That pushback would have materialized in any case, but it’s also being fueled by signs that French public support for the reform is waning. Though recent polls show a majority of people still supporting same-sex marriage and adoption rights, those levels appear to be dropping. A survey this month by Ifop for Le Monde shows support for legalization of same-sex marriage still at its historical high of 65%, but the level regarding adoption dropping to 52%. An annual poll published on Nov. 3 by BVA showed significant declines on both questions.

Now, according to one French news report on Thursday, even (the unmarried) Hollande is not that convinced the measure is as socially, ethically or legally important as it is politically significant.

Christiane Taubira, the French Justice Minister sponsoring the bill, dismissed any doubts about Hollande’s commitment to the bill, or the government’s determination to remedy long-standing injustices. “This is the audacity of equality,” Taubira told a press conference on Wednesday about the reform. “This is about respecting values of equality for everyone and acting in the best interests of children.”

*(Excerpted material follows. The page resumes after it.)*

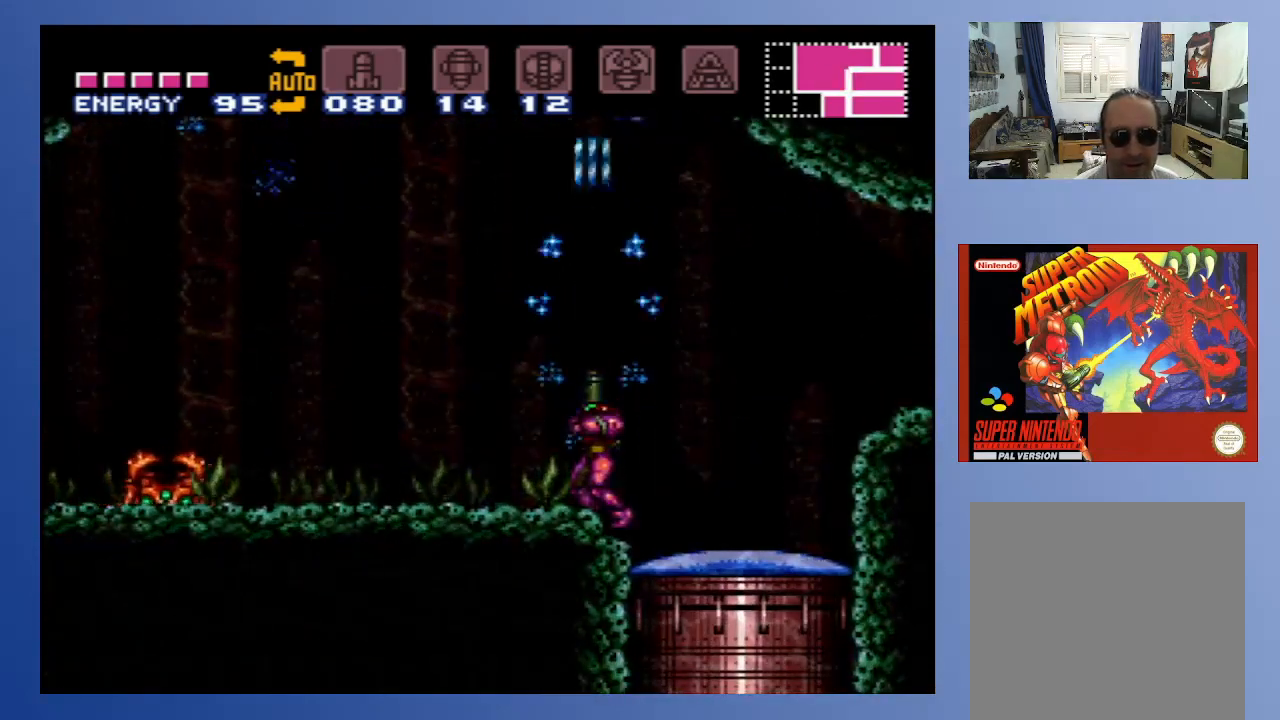
{"buttons": ["DPAD_UP"], "left_stick": "down", "right_stick": "center", "events": [[17, "X", "up"], [100, "A", "down"], [150, "X", "down"], [250, "X", "up"], [300, "X", "down"], [333, "A", "up"], [383, "X", "up"], [433, "X", "down"], [500, "X", "up"]]}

It’s unlikely external opposition — and even some waffling among leftist politicians — will prevent the bill from becoming law. Yet its passage still won’t allow France to stake out any particularly lofty progressive high ground vis-à-vis European partners, or even some U.S. states. Twelve countries — including the U.K., Sweden and Denmark — have already enacted laws placing same-sex marriages on the same footing as heterosexual unions. On Wednesday, Spain’s Supreme Court struck down the final legal challenge to a law legalizing same-sex marriages and adoption.

Several other countries and U.S. states, meanwhile, allow gay and lesbian individuals and couples to adopt children — even in some places where same-sex marriage as such isn’t recognized. On Wednesday, voters in Maine, Maryland and Washington State cleared the way for legalization of same-sex marriage by passing state initiatives on the issue. In Minnesota, a proposal to alter the state constitution to prohibit recognizing same-sex couples as married was defeated.

Now, those and other U.S. states that have previously adopted equal or neutral positions on same-gender unions and parenting must wait to see if the famously live-and-let-live French will take the same steps as their less puritain American peers.